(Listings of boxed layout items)
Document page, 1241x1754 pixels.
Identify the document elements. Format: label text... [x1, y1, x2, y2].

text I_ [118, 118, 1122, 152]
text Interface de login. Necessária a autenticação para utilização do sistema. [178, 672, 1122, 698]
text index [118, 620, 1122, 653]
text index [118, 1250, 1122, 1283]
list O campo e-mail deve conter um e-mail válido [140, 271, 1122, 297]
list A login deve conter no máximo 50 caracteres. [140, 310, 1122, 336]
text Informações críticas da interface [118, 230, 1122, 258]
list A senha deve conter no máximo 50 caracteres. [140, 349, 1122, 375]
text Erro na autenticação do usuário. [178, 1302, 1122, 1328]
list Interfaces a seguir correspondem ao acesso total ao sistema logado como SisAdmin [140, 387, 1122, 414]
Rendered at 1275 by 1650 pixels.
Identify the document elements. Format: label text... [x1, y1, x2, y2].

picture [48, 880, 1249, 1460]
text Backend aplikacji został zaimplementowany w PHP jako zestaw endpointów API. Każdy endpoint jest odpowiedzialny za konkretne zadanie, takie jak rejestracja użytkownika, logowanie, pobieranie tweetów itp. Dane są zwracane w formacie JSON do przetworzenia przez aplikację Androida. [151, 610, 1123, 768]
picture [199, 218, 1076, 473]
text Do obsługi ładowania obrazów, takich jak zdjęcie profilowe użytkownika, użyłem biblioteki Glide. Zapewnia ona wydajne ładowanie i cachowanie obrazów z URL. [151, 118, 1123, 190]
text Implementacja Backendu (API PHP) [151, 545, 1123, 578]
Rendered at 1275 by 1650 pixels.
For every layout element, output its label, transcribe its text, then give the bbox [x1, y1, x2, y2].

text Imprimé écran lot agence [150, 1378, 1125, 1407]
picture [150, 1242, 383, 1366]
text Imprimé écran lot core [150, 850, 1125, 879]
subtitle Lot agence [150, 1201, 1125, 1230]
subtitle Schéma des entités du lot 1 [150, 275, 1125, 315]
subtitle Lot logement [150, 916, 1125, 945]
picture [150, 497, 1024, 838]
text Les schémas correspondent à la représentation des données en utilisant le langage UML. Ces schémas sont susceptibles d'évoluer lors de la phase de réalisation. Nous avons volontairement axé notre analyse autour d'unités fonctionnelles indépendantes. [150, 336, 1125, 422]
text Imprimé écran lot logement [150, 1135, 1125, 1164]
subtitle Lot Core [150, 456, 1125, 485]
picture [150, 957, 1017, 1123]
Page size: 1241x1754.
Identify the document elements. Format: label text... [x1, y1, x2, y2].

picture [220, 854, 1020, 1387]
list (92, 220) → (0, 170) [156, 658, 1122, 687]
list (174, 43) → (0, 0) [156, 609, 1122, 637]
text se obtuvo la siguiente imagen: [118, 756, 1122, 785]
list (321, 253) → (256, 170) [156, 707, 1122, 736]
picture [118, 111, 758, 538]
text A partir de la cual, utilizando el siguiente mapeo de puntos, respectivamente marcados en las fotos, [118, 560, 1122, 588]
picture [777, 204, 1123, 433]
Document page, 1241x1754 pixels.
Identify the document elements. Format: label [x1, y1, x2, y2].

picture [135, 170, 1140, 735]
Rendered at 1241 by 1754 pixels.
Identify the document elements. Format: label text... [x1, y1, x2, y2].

● WHAT THE TASK ASKS
Turn every line of the records above into a numbered list, leaving out the blank lines.

● ANSWER TO THE EXERCISE
1. Document page, 1241x1754 pixels.
2. Identify the document elements. Format: label text... [x1, y1, x2, y2].
3. text I_ [118, 118, 1122, 152]
4. text Interface de login. Necessária a autenticação para utilização do sistema. [178, 672, 1122, 698]
5. text index [118, 620, 1122, 653]
6. text index [118, 1250, 1122, 1283]
7. list O campo e-mail deve conter um e-mail válido [140, 271, 1122, 297]
8. list A login deve conter no máximo 50 caracteres. [140, 310, 1122, 336]
9. text Informações críticas da interface [118, 230, 1122, 258]
10. list A senha deve conter no máximo 50 caracteres. [140, 349, 1122, 375]
11. text Erro na autenticação do usuário. [178, 1302, 1122, 1328]
12. list Interfaces a seguir correspondem ao acesso total ao sistema logado como SisAdmin [140, 387, 1122, 414]
13. Rendered at 1275 by 1650 pixels.
14. Identify the document elements. Format: label text... [x1, y1, x2, y2].
15. picture [48, 880, 1249, 1460]
16. text Backend aplikacji został zaimplementowany w PHP jako zestaw endpointów API. Każdy endpoint jest odpowiedzialny za konkretne zadanie, takie jak rejestracja użytkownika, logowanie, pobieranie tweetów itp. Dane są zwracane w formacie JSON do przetworzenia przez aplikację Androida. [151, 610, 1123, 768]
17. picture [199, 218, 1076, 473]
18. text Do obsługi ładowania obrazów, takich jak zdjęcie profilowe użytkownika, użyłem biblioteki Glide. Zapewnia ona wydajne ładowanie i cachowanie obrazów z URL. [151, 118, 1123, 190]
19. text Implementacja Backendu (API PHP) [151, 545, 1123, 578]
20. Rendered at 1275 by 1650 pixels.
21. For every layout element, output its label, transcribe its text, then give the bbox [x1, y1, x2, y2].
22. text Imprimé écran lot agence [150, 1378, 1125, 1407]
23. picture [150, 1242, 383, 1366]
24. text Imprimé écran lot core [150, 850, 1125, 879]
25. subtitle Lot agence [150, 1201, 1125, 1230]
26. subtitle Schéma des entités du lot 1 [150, 275, 1125, 315]
27. subtitle Lot logement [150, 916, 1125, 945]
28. picture [150, 497, 1024, 838]
29. text Les schémas correspondent à la représentation des données en utilisant le langage UML. Ces schémas sont susceptibles d'évoluer lors de la phase de réalisation. Nous avons volontairement axé notre analyse autour d'unités fonctionnelles indépendantes. [150, 336, 1125, 422]
30. text Imprimé écran lot logement [150, 1135, 1125, 1164]
31. subtitle Lot Core [150, 456, 1125, 485]
32. picture [150, 957, 1017, 1123]
33. Page size: 1241x1754.
34. Identify the document elements. Format: label text... [x1, y1, x2, y2].
35. picture [220, 854, 1020, 1387]
36. list (92, 220) → (0, 170) [156, 658, 1122, 687]
37. list (174, 43) → (0, 0) [156, 609, 1122, 637]
38. text se obtuvo la siguiente imagen: [118, 756, 1122, 785]
39. list (321, 253) → (256, 170) [156, 707, 1122, 736]
40. picture [118, 111, 758, 538]
41. text A partir de la cual, utilizando el siguiente mapeo de puntos, respectivamente marcados en las fotos, [118, 560, 1122, 588]
42. picture [777, 204, 1123, 433]
43. Document page, 1241x1754 pixels.
44. Identify the document elements. Format: label [x1, y1, x2, y2].
45. picture [135, 170, 1140, 735]
46. Rendered at 1241 by 1754 pixels.
47. Identify the document elements. Format: label text... [x1, y1, x2, y2].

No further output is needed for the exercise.